EQUITIES

Asia-Pacific shares were mixed on Wednesday, as soft U.S. data tempered rate-hike worries.

Mainland China markets slipped. The Shanghai Composite was 0.38% lower. Hong Kong’s Hang Seng index dropped 0.33%. Japan’s Nikkei 225 gave up early gains to fall 0.50%.

Elsewhere, the S&P/ASX 200 in Australia added 0.47% while in South Korea, the KOSPI was up 0.17%.

Wall Street steadied overnight after two days of heavy losses. The Dow Jones Industrial Average fell 0.47% to 32,909.59, the S&P 500 slid 0.22% to 4,128.73, and the Nasdaq Composite closed flat at 12,381.30.

 

OIL

Oil prices fell on Wednesday, taking a breather from a nearly 4% surge the previous day on receding fears of an imminent output cut by the OPEC+.

The potential OPEC+ production cuts may not be imminent and are likely to coincide with the return of Iran to oil markets should that country clinch a nuclear deal with the West, nine OPEC sources told Reuters on Tuesday. A senior U.S. official told Reuters on Monday that Iran had dropped some of its main demands on resurrecting a deal.

Brent benchmark crude futures fell 0.31%, to $99.84 a barrel, after rising 3.88% on Tuesday. The U.S. WTI crude futures contract was down 0.39%, at $93.40 a barrel, having jumped 3.74% the previous day.

Underlining tight supply, U.S. crude stockpiles fell by about 5.6 million barrels for the week ended Aug. 19., according to market sources citing American Petroleum Institute figures on Tuesday, against analysts' estimate of a drop by 900,000 barrels. Gasoline inventories meanwhile rose by about 268,000 barrels, and distillate stocks increased by about 1.1 million barrels.

 

CURRENCIES

The U.S. dollar index rose 0.15% to 108.681 on Wednesday, steadied just below recent peaks as investors waited to hear from the Fed and pondered whether weak U.S. data may slow the pace of rate hikes. The yield on 10-year Treasury notes was at 3.050%.

 

GOLD

Gold prices were subdued as investors cautious ahead of Jackson Hole symposium due later this week.

Spot gold was down 0.13% at $1,746.00 per ounce, while the U.S. gold futures eased 0.14% to $1,758.70.

Spot silver fell 0.6% to $19.04 per ounce, platinum dipped 0.3% to $876.56, while palladium gained 0.2% to $1,984.67.

 

ECONOMIC OUTLOOK

Asian stock markets slipped for an eighth straight session on Wednesday, as renewed fears around an aggressive monetary policy tightening path by the Fed lingers. Fresh hawkish comments from a Federal Reserve official kept investors cautious ahead of this week's Jackson Hole symposium.

Fed Chair Jerome Powell's speech at the annual global central banking conference in Jackson Hole, Wyoming on Friday will be keenly watched for more cues on future interest rate hikes. The U.S. central bank has raised its benchmark overnight interest rate by 225-bps in total since March to contain inflationary pressures and has noted that further tightening would depend on economic data points.

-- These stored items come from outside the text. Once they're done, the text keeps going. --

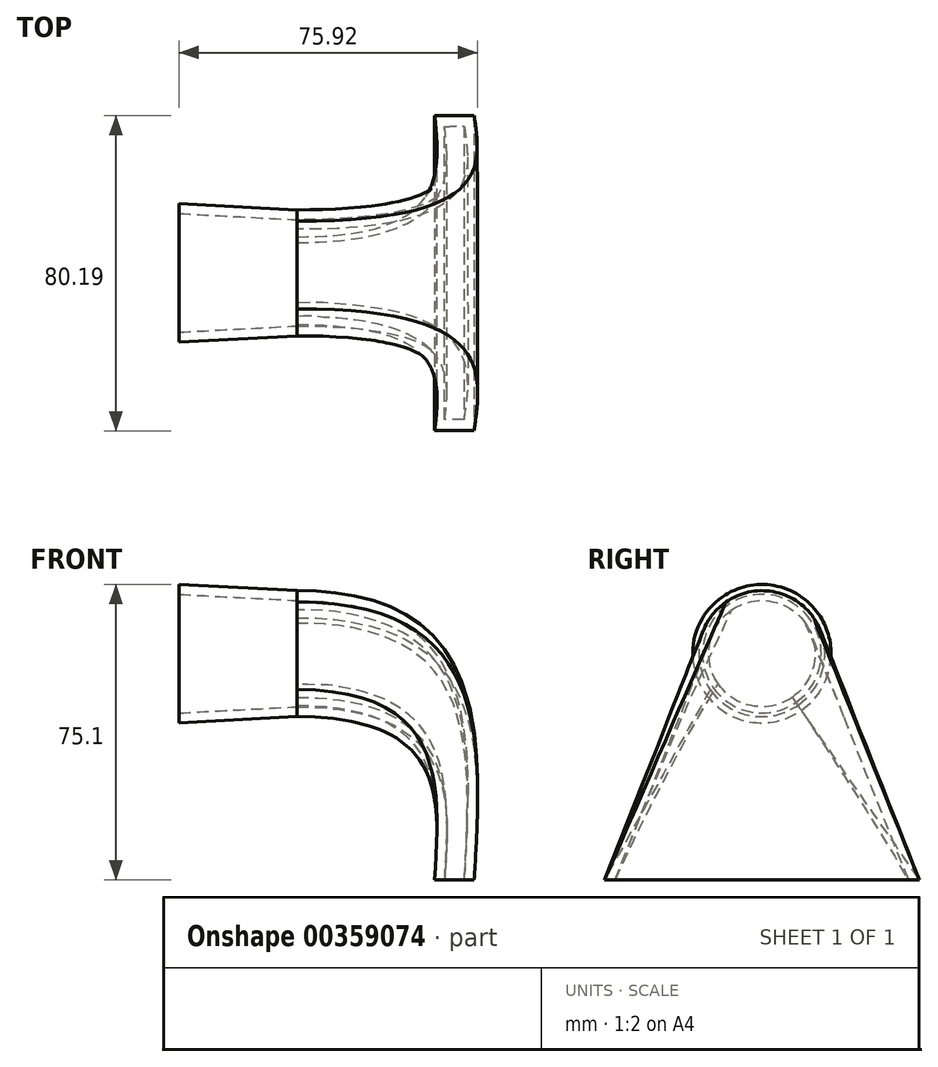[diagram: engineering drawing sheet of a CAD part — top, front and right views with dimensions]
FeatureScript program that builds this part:
annotation { "Feature Type Name" : "Feature", "Feature Type Description" : "" }
export const myFeature = defineFeature(function(context is Context, id is Id, definition is map)
    precondition{}
    {
        {
            var Q0;
            Q0=qCreatedBy(makeId("Right.planeOp"),FACE);
            var sketch = newSketch(context, id + "F0", { "sketchPlane" : qUnion([Q0])});
            skCircle(sketch, "E0", {"center": v(0, 57.51) * mm, "radius": 16 * mm});
            skSolve(sketch);
        }
        {
            var Q0;
            Q0=qCreatedBy(makeId("Top.planeOp"),FACE);
            var sketch = newSketch(context, id + "F1", { "sketchPlane" : qUnion([Q0])});
            skLineSegment(sketch, "E1.bottom", {"start": v(35, 40) * mm, "end": v(45, 40) * mm});
            skLineSegment(sketch, "E1.top", {"start": v(35, -40) * mm, "end": v(45, -40) * mm});
            skLineSegment(sketch, "E1.left", {"start": v(35, 40) * mm, "end": v(35, -40) * mm});
            skLineSegment(sketch, "E1.right", {"start": v(45, 40) * mm, "end": v(45, -40) * mm});
            skPoint(sketch, "E1.middle", {"position": v(40, 0) * mm});
            skSolve(sketch);
        }
        {
            var Q0;
            Q0=makeQuery(id+"F0.imprint","IMPRINT",FACE,{"disambiguationData":[TD([[makeQuery(id+"F0.imprint","IMPRINT",EDGE,{"derivedFrom":sQuery(id+"F0.wireOp",EDGE,"E0")}),1.0]])]});
            var Q1;
            Q1=makeQuery(id+"F1.imprint","IMPRINT",FACE,{"disambiguationData":[TD([[makeQuery(id+"F1.imprint","IMPRINT",EDGE,{"derivedFrom":sQuery(id+"F1.wireOp",EDGE,"E1.bottom")}),-1.0]])]});
            loft(context, id + "F2", {"startCondition" : LoftEndDerivativeType.NORMAL_TO_PROFILE, "startMagnitude" : 3, "sheetProfilesArray" : [{ "sheetProfileEntities" : qUnion([Q0]) }, { "sheetProfileEntities" : qUnion([Q1]) }]});
        }
        {
            var Q0;
            Q0=makeQuery(id+"F2.opLoft","CAP_FACE",FACE,{"disambiguationData":[OSD([makeQuery(id+"F0.imprint","IMPRINT",FACE,{"disambiguationData":[TD([[makeQuery(id+"F0.imprint","IMPRINT",EDGE,{"derivedFrom":sQuery(id+"F0.wireOp",EDGE,"E0")}),1.0]])]})])],"isStart":true});
            extrude(context, id + "F3", {"entities" : qUnion([Q0]), "operationType" : NewBodyOperationType.ADD, "depth" : 30 * mm, "hasDraft" : true, "draftAngle" : 3 * degree});
        }
        {
            var Q0;
            Q0=makeQuery(id+"F3.opExtrude","CAP_FACE",FACE,{"disambiguationData":[OSD([makeQuery(id+"F0.imprint","IMPRINT",FACE,{"disambiguationData":[TD([[makeQuery(id+"F0.imprint","IMPRINT",EDGE,{"derivedFrom":sQuery(id+"F0.wireOp",EDGE,"E0")}),1.0]])]})])],"isStart":false});
            var Q1;
            Q1=makeQuery(id+"F2.opLoft","CAP_FACE",FACE,{"disambiguationData":[OSD([makeQuery(id+"F1.imprint","IMPRINT",FACE,{"disambiguationData":[TD([[makeQuery(id+"F1.imprint","IMPRINT",EDGE,{"derivedFrom":sQuery(id+"F1.wireOp",EDGE,"E1.bottom")}),-1.0]])]})])],"isStart":true});
            shell(context, id + "F4", {"entities" : qUnion([Q0, Q1]), "thickness" : 2.5 * mm});
        }
    });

Traders are split between expecting a 50-bps hike and a 75-bps hike by the central bank after several policymakers recently pushed back against expectations of a dovish pivot and emphasized the Fed's commitment to fight against inflation.

Sales of new U.S. single-family homes plunged to a 6-1/2-year low in July, while a survey from S&P Global showed its measure of private sector business activity fell to a 27-month low, suggesting Fed efforts to tame inflation were working.

Economic activity weakened from the U.S. to Europe and Asia, reinforcing concerns that soaring prices and the war in Ukraine will tip the world into a recession. Activity in Asia slumped, and output in the 19-nation eurozone also fell as record energy and food inflation saps demand and more sectors succumb to the darkening outlook.

While the S&P flash composite PMI of business activity in Europe was not as bad as feared, analysts said grimmer news for the economy is likely given how gas prices have surged to record highs ahead of winter. Benchmark gas prices in the EU surged 13% overnight to a record peak, having doubled in just a month to be 14 times higher than the average of the past decade.

Germany was a particular weak spot, posting the sharpest decline in output since June 2020 as it rushes to reduce dependence on Russian natural gas. In France, meanwhile, activity contracted for the first time in a year and a half.

The UK’s PMI managed to remain above the 50 level that separates expansion from contraction but recorded an unexpectedly large plunge in factory activity.